I tried to draw a Bow diagram for it and cannot make it work. I think the structure has redundant members which prevent the diagram being drawn. Also, I cannot see how the nodes with 4 forces acting can be solved this way.

 

[PhanthomJay]

I tried to draw a Bow diagram for it and cannot make it work. I think the structure has redundant members which prevent the diagram being drawn. Also, I cannot see how the nodes with 4 forces acting can be solved this way.

There are no redundant members, and, excluding supports, not more than 3 unknowns at a node, and the truss is internally statically determinate, but it is indeterminate externally due to the 4 unknown reactions at the supports. You must first solve for the reactions using indeterminate analysis, then once you find them, the internal member forces can be found. Since you can't do an indeterminate analysis without knowing the member sizes, I believe the problem may have intended for one of those supports to be a roller, which makes the problem statically determinate internally and externally, and solvable with the equilibrium equations.

 

[arestes]

Hello;
Thanks for the ideas. I should look into the virtual work method and Bow diagrams (any ideas of where to learn best by examples these methods quickly?)
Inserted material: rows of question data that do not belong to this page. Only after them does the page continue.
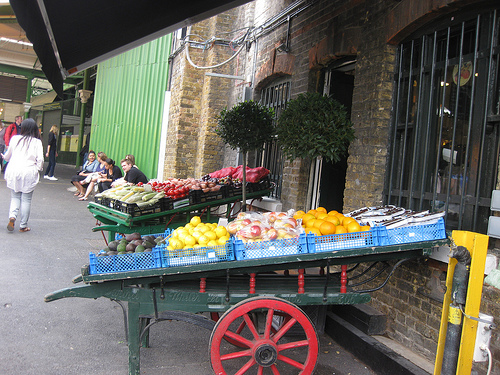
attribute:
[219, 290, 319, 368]
wheel — red, close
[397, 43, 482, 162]
bars — black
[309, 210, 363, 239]
oranges — visable, alone, big, orange, close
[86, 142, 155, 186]
people — close, together, looking, sitting, talking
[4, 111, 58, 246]
girl — close, skinny, walking, here, standing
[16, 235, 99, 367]
street — busy, white, grey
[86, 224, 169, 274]
basket — blue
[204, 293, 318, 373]
wheel — red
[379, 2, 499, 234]
bars — black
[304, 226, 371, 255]
crate — blue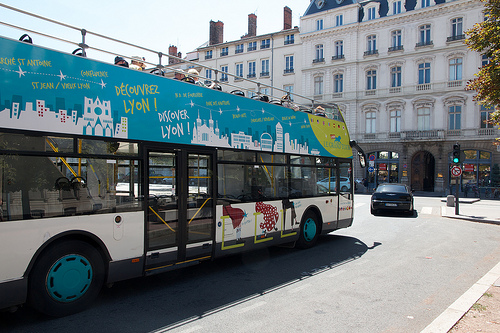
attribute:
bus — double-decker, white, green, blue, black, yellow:
[25, 26, 347, 286]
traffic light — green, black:
[448, 138, 460, 171]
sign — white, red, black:
[449, 165, 464, 181]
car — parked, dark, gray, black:
[370, 168, 418, 223]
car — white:
[321, 173, 354, 196]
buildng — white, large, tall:
[216, 6, 499, 146]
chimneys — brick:
[202, 13, 299, 35]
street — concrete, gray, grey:
[213, 207, 435, 333]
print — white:
[153, 106, 194, 141]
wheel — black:
[30, 239, 114, 317]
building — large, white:
[210, 21, 499, 185]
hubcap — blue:
[47, 258, 95, 305]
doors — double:
[128, 143, 232, 258]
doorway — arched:
[401, 144, 437, 202]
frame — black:
[138, 139, 218, 162]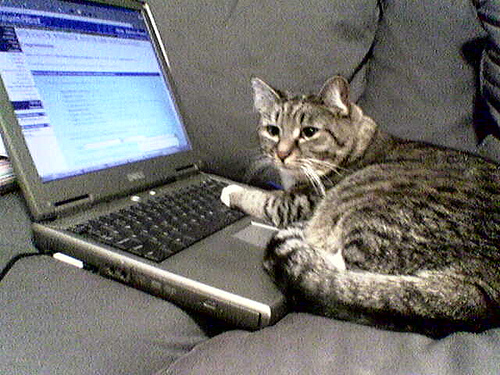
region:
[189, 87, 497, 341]
cat on a laptop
Also, I see that member sizes are not really specified. I asked a colleague who proposed this problem some time ago and he said he remembers that he solved assuming symmetric shape, which is also what I assumed. (see attached pic) but he could not remember what method he used. He also pointed out that going node by node (dragging one of the unknowns till the end) would solve the problem... too long a method.
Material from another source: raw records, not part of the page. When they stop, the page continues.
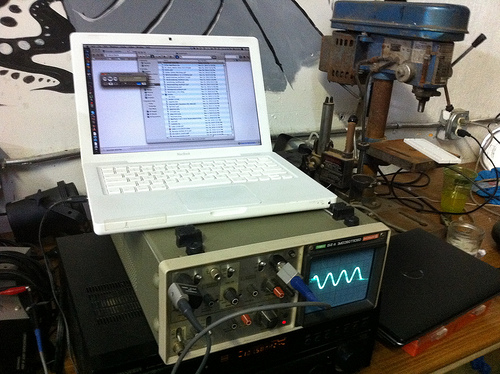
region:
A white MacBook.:
[60, 20, 357, 250]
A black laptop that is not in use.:
[375, 225, 495, 360]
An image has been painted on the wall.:
[5, 0, 325, 96]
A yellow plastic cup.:
[432, 155, 474, 212]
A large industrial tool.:
[317, 0, 469, 215]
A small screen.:
[300, 241, 375, 321]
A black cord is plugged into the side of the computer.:
[30, 165, 95, 370]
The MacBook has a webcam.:
[155, 21, 180, 46]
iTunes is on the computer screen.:
[131, 50, 237, 147]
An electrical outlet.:
[435, 100, 475, 147]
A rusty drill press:
[306, 0, 476, 182]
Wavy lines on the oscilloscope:
[302, 235, 381, 318]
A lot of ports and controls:
[151, 241, 311, 349]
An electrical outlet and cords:
[434, 98, 486, 154]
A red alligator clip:
[0, 270, 42, 312]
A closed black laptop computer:
[368, 215, 499, 357]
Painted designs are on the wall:
[2, 1, 70, 118]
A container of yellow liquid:
[424, 155, 493, 214]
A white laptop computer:
[50, 17, 358, 234]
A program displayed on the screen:
[83, 45, 257, 144]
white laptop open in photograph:
[64, 18, 331, 223]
Also, I think none of the supports was intended to be a roller since that would mean there are 8+3 unknowns =11 unknowns but there are six nodes, which make up to 12 equilibrium equations and one member should be redundant. Is that right?
So... so far the most efficient method would be using the indeterminate analysis for solving for the reactions? Also, does this method need any knowledge of elastic properties of the members?
thanks

 

[PhanthomJay]

Hello;
Thanks for the ideas. I should look into the virtual work method and Bow diagrams (any ideas of where to learn best by examples these methods quickly?)

here's a site for virtual work :
http://www.public.iastate.edu/~fanous/ce332/force/truss.html
Rather tedious.

Also, I see that member sizes are not really specified. I asked a colleague who proposed this problem some time ago and he said he remembers that he solved assuming symmetric shape, which is also what I assumed. (see attached pic) but he could not remember what method he used. He also pointed out that going node by node (dragging one of the unknowns till the end) would solve the problem... too long a method.

I don't see how you can solve it this way...the truss is externally statically indeterminate

Also, I think none of the supports was intended to be a roller since that would mean there are 8+3 unknowns =11 unknowns but there are six nodes, which make up to 12 equilibrium equations and one member should be redundant. Is that right?

I don't trust any of these determinancy equations...they don't work all the time and sometimes refer to internal indeterminancy, not external...and there are several different ones...confusing at best.

So... so far the most efficient method would be using the indeterminate analysis for solving for the reactions? Also, does this method need any knowledge of elastic properties of the members?
thanks

That is the only way I know how to do it, and since deflection is a function of load, length, A and E, you need to know the elastic modulus of the members (E) and the cross section area of the members (A), unless they are all of the same material and same area, in which case the A and E terms cancel out when solving for the horizontal end reactions. The horizontal end reactions will be equal and opposite, the left horiz reaction points right and the right horiz reaction points left. Ihaven't worked out the answer because the method is time consuming...I have a suspicion that the end horizontal reactions are about 2P...assuming same material and sizes for all members...I wonder what the computer says, not that I trust it either.